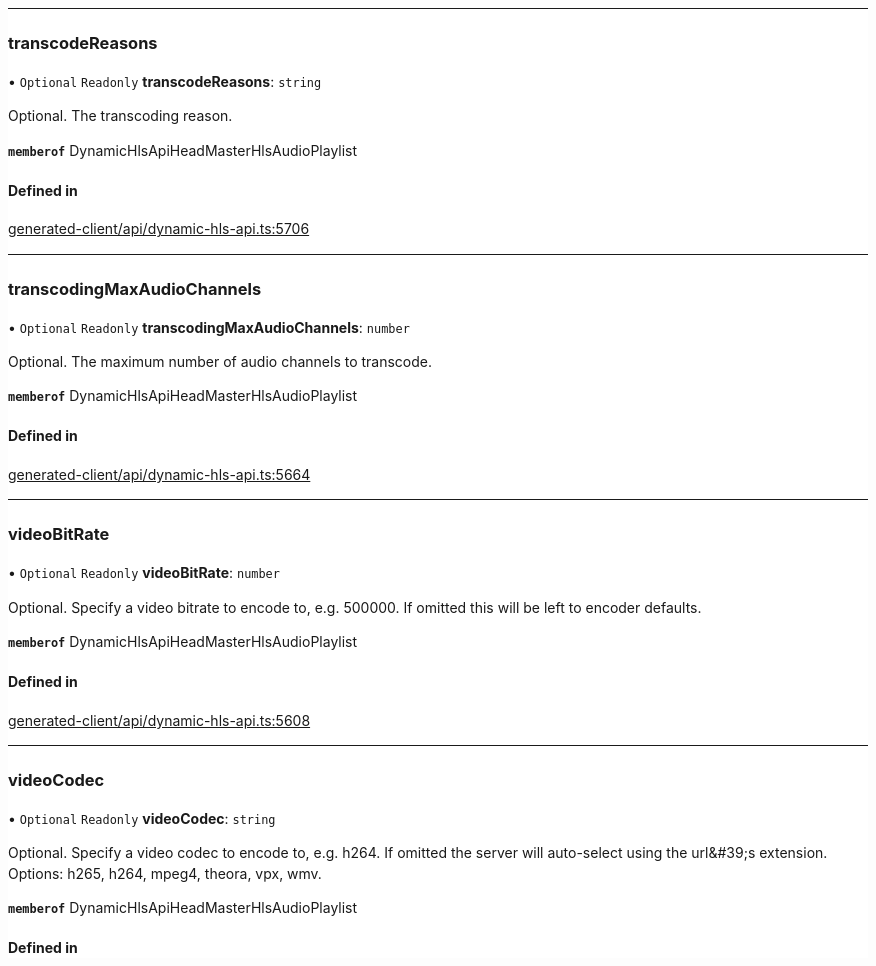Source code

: ___

### transcodeReasons

• `Optional` `Readonly` **transcodeReasons**: `string`

Optional. The transcoding reason.

**`memberof`** DynamicHlsApiHeadMasterHlsAudioPlaylist

#### Defined in

[generated-client/api/dynamic-hls-api.ts:5706](https://github.com/thornbill/jellyfin-sdk-typescript/blob/c65c42e/src/generated-client/api/dynamic-hls-api.ts#L5706)

___

### transcodingMaxAudioChannels

• `Optional` `Readonly` **transcodingMaxAudioChannels**: `number`

Optional. The maximum number of audio channels to transcode.

**`memberof`** DynamicHlsApiHeadMasterHlsAudioPlaylist

#### Defined in

[generated-client/api/dynamic-hls-api.ts:5664](https://github.com/thornbill/jellyfin-sdk-typescript/blob/c65c42e/src/generated-client/api/dynamic-hls-api.ts#L5664)

___

### videoBitRate

• `Optional` `Readonly` **videoBitRate**: `number`

Optional. Specify a video bitrate to encode to, e.g. 500000. If omitted this will be left to encoder defaults.

**`memberof`** DynamicHlsApiHeadMasterHlsAudioPlaylist

#### Defined in

[generated-client/api/dynamic-hls-api.ts:5608](https://github.com/thornbill/jellyfin-sdk-typescript/blob/c65c42e/src/generated-client/api/dynamic-hls-api.ts#L5608)

___

### videoCodec

• `Optional` `Readonly` **videoCodec**: `string`

Optional. Specify a video codec to encode to, e.g. h264. If omitted the server will auto-select using the url\&#39;s extension. Options: h265, h264, mpeg4, theora, vpx, wmv.

**`memberof`** DynamicHlsApiHeadMasterHlsAudioPlaylist

#### Defined in
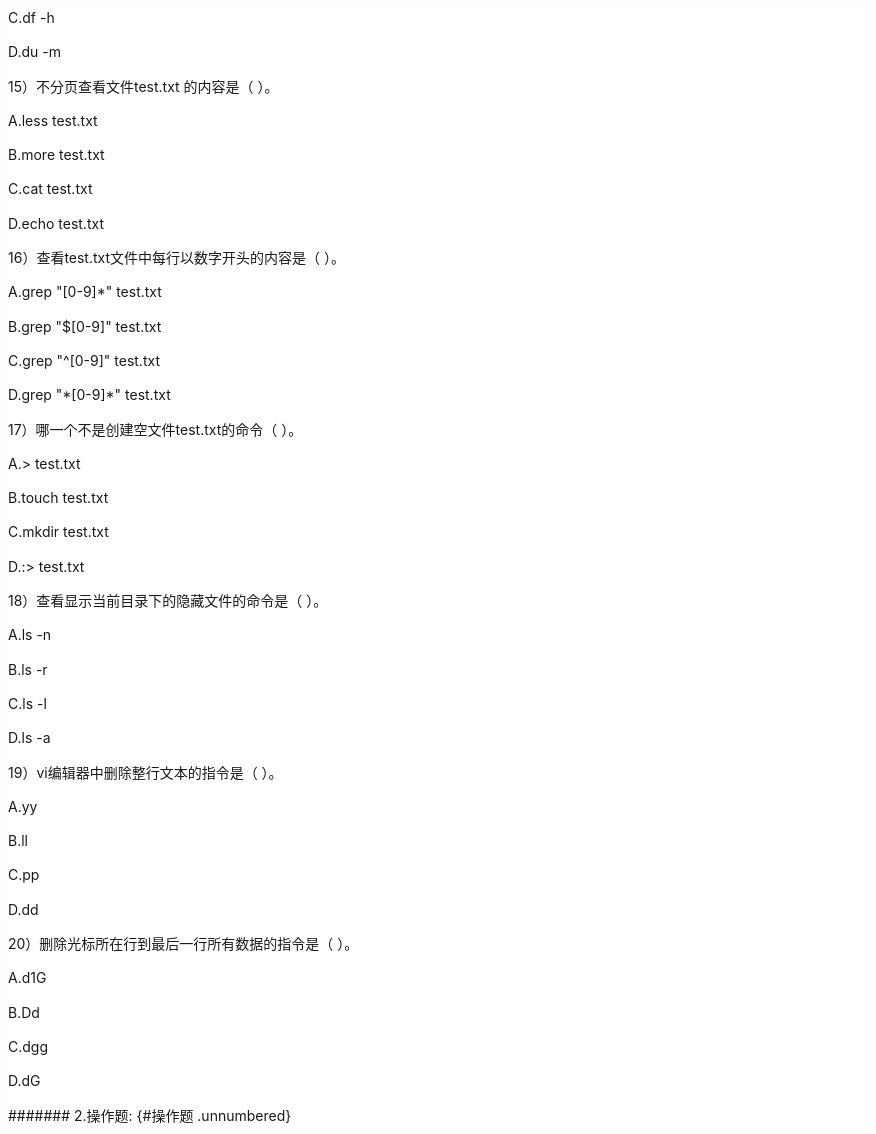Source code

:C.df -h

D.du -m

15）不分页查看⽂件test.txt 的内容是（ ）。

A.less test.txt

B.more test.txt

C.cat test.txt

D.echo test.txt

16）查看test.txt⽂件中每⾏以数字开头的内容是（ ）。

A.grep \"\[0-9\]\*\" test.txt

B.grep \"\$\[0-9\]\" test.txt

C.grep \"\^\[0-9\]\" test.txt

D.grep \"\*\[0-9\]\*\" test.txt

17）哪⼀个不是创建空⽂件test.txt的命令（ ）。

A.\> test.txt

B.touch test.txt

C.mkdir test.txt

D.:\> test.txt

18）查看显⽰当前⽬录下的隐藏⽂件的命令是（ ）。

A.ls -n

B.ls -r

C.ls -l

D.ls -a

19）vi编辑器中删除整⾏⽂本的指令是（ ）。

A.yy

B.ll

C.pp

D.dd

20）删除光标所在⾏到最后⼀⾏所有数据的指令是（ ）。

A.d1G

B.Dd

C.dgg

D.dG

####### 2.操作题: {#操作题 .unnumbered}
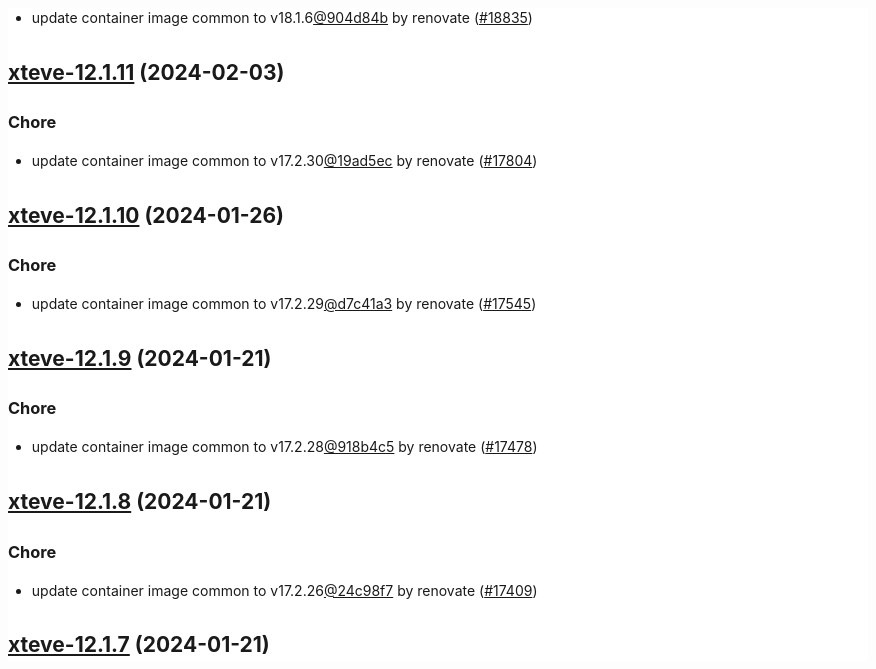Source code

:- update container image common to v18.1.6[@904d84b](https://github.com/904d84b) by renovate ([#18835](https://github.com/truecharts/charts/issues/18835))










## [xteve-12.1.11](https://github.com/truecharts/charts/compare/xteve-12.1.10...xteve-12.1.11) (2024-02-03)

### Chore



- update container image common to v17.2.30[@19ad5ec](https://github.com/19ad5ec) by renovate ([#17804](https://github.com/truecharts/charts/issues/17804))


## [xteve-12.1.10](https://github.com/truecharts/charts/compare/xteve-12.1.9...xteve-12.1.10) (2024-01-26)

### Chore



- update container image common to v17.2.29[@d7c41a3](https://github.com/d7c41a3) by renovate ([#17545](https://github.com/truecharts/charts/issues/17545))


## [xteve-12.1.9](https://github.com/truecharts/charts/compare/xteve-12.1.8...xteve-12.1.9) (2024-01-21)

### Chore



- update container image common to v17.2.28[@918b4c5](https://github.com/918b4c5) by renovate ([#17478](https://github.com/truecharts/charts/issues/17478))


## [xteve-12.1.8](https://github.com/truecharts/charts/compare/xteve-12.1.7...xteve-12.1.8) (2024-01-21)

### Chore



- update container image common to v17.2.26[@24c98f7](https://github.com/24c98f7) by renovate ([#17409](https://github.com/truecharts/charts/issues/17409))


## [xteve-12.1.7](https://github.com/truecharts/charts/compare/xteve-12.1.6...xteve-12.1.7) (2024-01-21)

What the exercise asks
Word for word, write out the whole listing, keeping none of the pictures.

Written response
Source code

: ___

### transcodeReasons

• `Optional` `Readonly` **transcodeReasons**: `string`

Optional. The transcoding reason.

**`memberof`** DynamicHlsApiHeadMasterHlsAudioPlaylist

#### Defined in

[generated-client/api/dynamic-hls-api.ts:5706](https://github.com/thornbill/jellyfin-sdk-typescript/blob/c65c42e/src/generated-client/api/dynamic-hls-api.ts#L5706)

___

### transcodingMaxAudioChannels

• `Optional` `Readonly` **transcodingMaxAudioChannels**: `number`

Optional. The maximum number of audio channels to transcode.

**`memberof`** DynamicHlsApiHeadMasterHlsAudioPlaylist

#### Defined in

[generated-client/api/dynamic-hls-api.ts:5664](https://github.com/thornbill/jellyfin-sdk-typescript/blob/c65c42e/src/generated-client/api/dynamic-hls-api.ts#L5664)

___

### videoBitRate

• `Optional` `Readonly` **videoBitRate**: `number`

Optional. Specify a video bitrate to encode to, e.g. 500000. If omitted this will be left to encoder defaults.

**`memberof`** DynamicHlsApiHeadMasterHlsAudioPlaylist

#### Defined in

[generated-client/api/dynamic-hls-api.ts:5608](https://github.com/thornbill/jellyfin-sdk-typescript/blob/c65c42e/src/generated-client/api/dynamic-hls-api.ts#L5608)

___

### videoCodec

• `Optional` `Readonly` **videoCodec**: `string`

Optional. Specify a video codec to encode to, e.g. h264. If omitted the server will auto-select using the url\&#39;s extension. Options: h265, h264, mpeg4, theora, vpx, wmv.

**`memberof`** DynamicHlsApiHeadMasterHlsAudioPlaylist

#### Defined in
Source code

:C.df -h

D.du -m

15）不分页查看⽂件test.txt 的内容是（ ）。

A.less test.txt

B.more test.txt

C.cat test.txt

D.echo test.txt

16）查看test.txt⽂件中每⾏以数字开头的内容是（ ）。

A.grep \"\[0-9\]\*\" test.txt

B.grep \"\$\[0-9\]\" test.txt

C.grep \"\^\[0-9\]\" test.txt

D.grep \"\*\[0-9\]\*\" test.txt

17）哪⼀个不是创建空⽂件test.txt的命令（ ）。

A.\> test.txt

B.touch test.txt

C.mkdir test.txt

D.:\> test.txt

18）查看显⽰当前⽬录下的隐藏⽂件的命令是（ ）。

A.ls -n

B.ls -r

C.ls -l

D.ls -a

19）vi编辑器中删除整⾏⽂本的指令是（ ）。

A.yy

B.ll

C.pp

D.dd

20）删除光标所在⾏到最后⼀⾏所有数据的指令是（ ）。

A.d1G

B.Dd

C.dgg

D.dG

####### 2.操作题: {#操作题 .unnumbered}
Source code

:- update container image common to v18.1.6[@904d84b](https://github.com/904d84b) by renovate ([#18835](https://github.com/truecharts/charts/issues/18835))










## [xteve-12.1.11](https://github.com/truecharts/charts/compare/xteve-12.1.10...xteve-12.1.11) (2024-02-03)

### Chore



- update container image common to v17.2.30[@19ad5ec](https://github.com/19ad5ec) by renovate ([#17804](https://github.com/truecharts/charts/issues/17804))


## [xteve-12.1.10](https://github.com/truecharts/charts/compare/xteve-12.1.9...xteve-12.1.10) (2024-01-26)

### Chore



- update container image common to v17.2.29[@d7c41a3](https://github.com/d7c41a3) by renovate ([#17545](https://github.com/truecharts/charts/issues/17545))


## [xteve-12.1.9](https://github.com/truecharts/charts/compare/xteve-12.1.8...xteve-12.1.9) (2024-01-21)

### Chore



- update container image common to v17.2.28[@918b4c5](https://github.com/918b4c5) by renovate ([#17478](https://github.com/truecharts/charts/issues/17478))


## [xteve-12.1.8](https://github.com/truecharts/charts/compare/xteve-12.1.7...xteve-12.1.8) (2024-01-21)

### Chore



- update container image common to v17.2.26[@24c98f7](https://github.com/24c98f7) by renovate ([#17409](https://github.com/truecharts/charts/issues/17409))


## [xteve-12.1.7](https://github.com/truecharts/charts/compare/xteve-12.1.6...xteve-12.1.7) (2024-01-21)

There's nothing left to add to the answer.